Un nuovo orizzonte ispirato a Slowhand
Oggi, a 71 anni, Morse sente che è arrivato il momento di cambiare. In una recente intervista al programma Boomerocity, ripresa da Ultimate Guitar, ha spiegato di aver accettato una verità inevitabile: non può più suonare come quando aveva 40 anni.
Steve Morse vuole ancora suonare, vuole ancora scrivere musica, ma ha capito di dover cambiare approccio.
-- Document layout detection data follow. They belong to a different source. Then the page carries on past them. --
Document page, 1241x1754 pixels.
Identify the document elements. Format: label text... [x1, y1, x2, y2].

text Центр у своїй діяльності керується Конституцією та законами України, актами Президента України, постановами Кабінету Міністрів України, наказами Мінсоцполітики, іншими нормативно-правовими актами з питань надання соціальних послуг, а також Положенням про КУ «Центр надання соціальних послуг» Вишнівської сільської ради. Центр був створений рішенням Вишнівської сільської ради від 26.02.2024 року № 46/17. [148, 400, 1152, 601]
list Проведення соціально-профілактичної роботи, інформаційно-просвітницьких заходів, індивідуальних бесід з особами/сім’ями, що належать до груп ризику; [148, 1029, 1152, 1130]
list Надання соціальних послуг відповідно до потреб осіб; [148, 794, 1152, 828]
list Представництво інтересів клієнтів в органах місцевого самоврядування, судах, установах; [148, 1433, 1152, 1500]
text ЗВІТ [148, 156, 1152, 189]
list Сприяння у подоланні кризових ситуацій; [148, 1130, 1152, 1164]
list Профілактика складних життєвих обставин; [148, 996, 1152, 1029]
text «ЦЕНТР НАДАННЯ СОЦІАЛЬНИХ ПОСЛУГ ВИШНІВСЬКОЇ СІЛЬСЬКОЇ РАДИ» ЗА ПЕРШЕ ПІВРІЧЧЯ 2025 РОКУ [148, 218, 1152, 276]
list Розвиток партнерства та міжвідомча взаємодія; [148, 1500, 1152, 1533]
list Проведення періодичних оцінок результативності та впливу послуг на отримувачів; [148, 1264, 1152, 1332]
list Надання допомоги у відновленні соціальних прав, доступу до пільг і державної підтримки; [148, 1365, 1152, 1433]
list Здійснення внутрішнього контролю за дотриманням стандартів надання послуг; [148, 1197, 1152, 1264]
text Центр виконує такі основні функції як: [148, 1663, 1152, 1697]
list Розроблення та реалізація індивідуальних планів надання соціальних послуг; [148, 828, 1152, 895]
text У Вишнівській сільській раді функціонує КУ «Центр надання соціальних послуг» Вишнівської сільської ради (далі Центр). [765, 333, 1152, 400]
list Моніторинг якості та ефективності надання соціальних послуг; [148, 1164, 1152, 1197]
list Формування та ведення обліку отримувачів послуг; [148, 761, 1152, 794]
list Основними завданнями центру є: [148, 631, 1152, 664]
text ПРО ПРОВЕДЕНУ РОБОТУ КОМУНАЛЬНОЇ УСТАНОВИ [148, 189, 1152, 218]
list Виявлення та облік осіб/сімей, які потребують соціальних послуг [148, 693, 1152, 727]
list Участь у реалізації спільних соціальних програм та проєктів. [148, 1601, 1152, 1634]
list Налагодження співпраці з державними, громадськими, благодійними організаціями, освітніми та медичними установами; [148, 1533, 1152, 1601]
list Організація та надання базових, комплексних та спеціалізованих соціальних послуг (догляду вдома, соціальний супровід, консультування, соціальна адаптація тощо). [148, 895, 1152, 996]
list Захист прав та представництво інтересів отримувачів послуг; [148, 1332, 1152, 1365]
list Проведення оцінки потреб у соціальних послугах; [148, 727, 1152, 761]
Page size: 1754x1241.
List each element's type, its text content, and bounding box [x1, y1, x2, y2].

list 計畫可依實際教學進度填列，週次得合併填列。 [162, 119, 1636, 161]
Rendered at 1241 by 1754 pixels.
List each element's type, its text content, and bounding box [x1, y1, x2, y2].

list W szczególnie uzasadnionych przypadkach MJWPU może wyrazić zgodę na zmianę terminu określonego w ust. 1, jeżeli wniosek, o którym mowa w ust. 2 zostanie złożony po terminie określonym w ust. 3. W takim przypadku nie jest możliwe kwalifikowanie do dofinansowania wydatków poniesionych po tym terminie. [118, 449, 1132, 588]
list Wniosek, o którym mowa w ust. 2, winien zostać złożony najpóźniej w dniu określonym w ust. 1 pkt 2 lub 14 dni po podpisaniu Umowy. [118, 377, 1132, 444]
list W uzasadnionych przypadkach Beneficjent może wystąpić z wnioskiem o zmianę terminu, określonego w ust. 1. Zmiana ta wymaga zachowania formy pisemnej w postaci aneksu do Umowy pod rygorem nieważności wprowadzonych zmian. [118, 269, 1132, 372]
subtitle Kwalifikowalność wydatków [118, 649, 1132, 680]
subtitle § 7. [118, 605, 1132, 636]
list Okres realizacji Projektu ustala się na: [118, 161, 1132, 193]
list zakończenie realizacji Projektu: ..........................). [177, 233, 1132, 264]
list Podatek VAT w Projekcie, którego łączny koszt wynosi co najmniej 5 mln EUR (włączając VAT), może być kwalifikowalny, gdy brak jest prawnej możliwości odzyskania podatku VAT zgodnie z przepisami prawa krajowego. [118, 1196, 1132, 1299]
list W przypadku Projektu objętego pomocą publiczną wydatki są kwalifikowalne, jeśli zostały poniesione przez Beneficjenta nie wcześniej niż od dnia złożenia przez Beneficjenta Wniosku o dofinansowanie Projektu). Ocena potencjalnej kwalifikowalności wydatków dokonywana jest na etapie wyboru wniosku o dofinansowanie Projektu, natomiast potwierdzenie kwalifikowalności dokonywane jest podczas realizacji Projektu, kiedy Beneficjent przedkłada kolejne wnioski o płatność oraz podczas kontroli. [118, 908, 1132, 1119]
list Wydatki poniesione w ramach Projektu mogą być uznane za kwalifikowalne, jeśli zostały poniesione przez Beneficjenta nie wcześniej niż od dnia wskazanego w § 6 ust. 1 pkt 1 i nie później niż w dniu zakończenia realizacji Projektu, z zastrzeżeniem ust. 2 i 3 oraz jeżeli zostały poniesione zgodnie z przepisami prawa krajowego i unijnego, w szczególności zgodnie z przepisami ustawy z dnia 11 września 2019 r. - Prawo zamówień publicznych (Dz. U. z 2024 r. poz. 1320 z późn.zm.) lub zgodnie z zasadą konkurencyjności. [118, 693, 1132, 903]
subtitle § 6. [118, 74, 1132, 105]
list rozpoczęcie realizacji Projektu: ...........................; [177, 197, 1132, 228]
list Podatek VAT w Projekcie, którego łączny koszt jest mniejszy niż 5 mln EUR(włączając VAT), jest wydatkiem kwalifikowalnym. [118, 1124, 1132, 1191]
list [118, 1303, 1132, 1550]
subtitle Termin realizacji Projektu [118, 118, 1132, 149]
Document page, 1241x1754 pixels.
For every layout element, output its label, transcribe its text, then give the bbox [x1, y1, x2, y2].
In questa ricerca entra in gioco Eric Clapton e la sua trasformazione artistica incarnata dal soprannome Slowhand.
La lezione di Eric Clapton
Nel 1977 Eric Clapton pubblicò l’album Slowhand, segnando una svolta decisiva. Meno aggressività, più attenzione alla melodia, al fraseggio e al peso di ogni nota. Un modello che oggi appare sorprendentemente adatto anche alla fase in cui si trova Steve Morse.
Ripensando a un concerto visto dal vivo, Steve Morse ha ricordato Eric Clapton sul palco insieme a Albert Lee, suo amico e artista legato al marchio Ernie Ball. In quel contesto, Lee si occupava degli assoli più vistosi mentre Clapton si concentrava su un blues maturo e misurato. Un equilibrio che Morse sente sempre più vicino alla propria sensibilità attuale.

Tecnica, dolore e adattamento
Negli ultimi anni Morse ha dovuto fare i conti con l’artrite, modificando progressivamente il suo stile. Circa dieci anni fa aveva già cambiato la posizione del plettro, arrivando a utilizzare tre diversi modi di impugnarlo per adattarsi al livello di dolore. Aveva persino progettato un sistema di muting personale per continuare a suonare con efficacia.
Oggi però ammette di aver spinto quelle soluzioni al limite. Serve qualcosa di nuovo, un ulteriore passo avanti per rendere la musica sostenibile nel tempo.
Perdite personali e voglia di andare avanti
Alla fatica fisica si sono aggiunte prove profonde. La perdita della moglie e l’addio alla band che lo ha accompagnato per 28 anni rendono questa fase una delle più complesse della sua vita. Ricominciare con una tecnica diversa, in un contesto completamente nuovo, è una sfida enorme. Ma è una sfida che Morse non intende evitare.
Il presente e ciò che verrà
Nonostante tutto, la creatività non si è fermata. La Steve Morse Band ha pubblicato di recente l’album Triangulation, confermando la volontà di guardare avanti.
La storia di Steve Morse oggi non parla di resa, ma di trasformazione. È il racconto di un musicista che accetta i limiti, li studia e prova a trasformarli in nuove possibilità sonore. Una lezione che va oltre la chitarra e riguarda il modo di affrontare ogni nuovo inizio.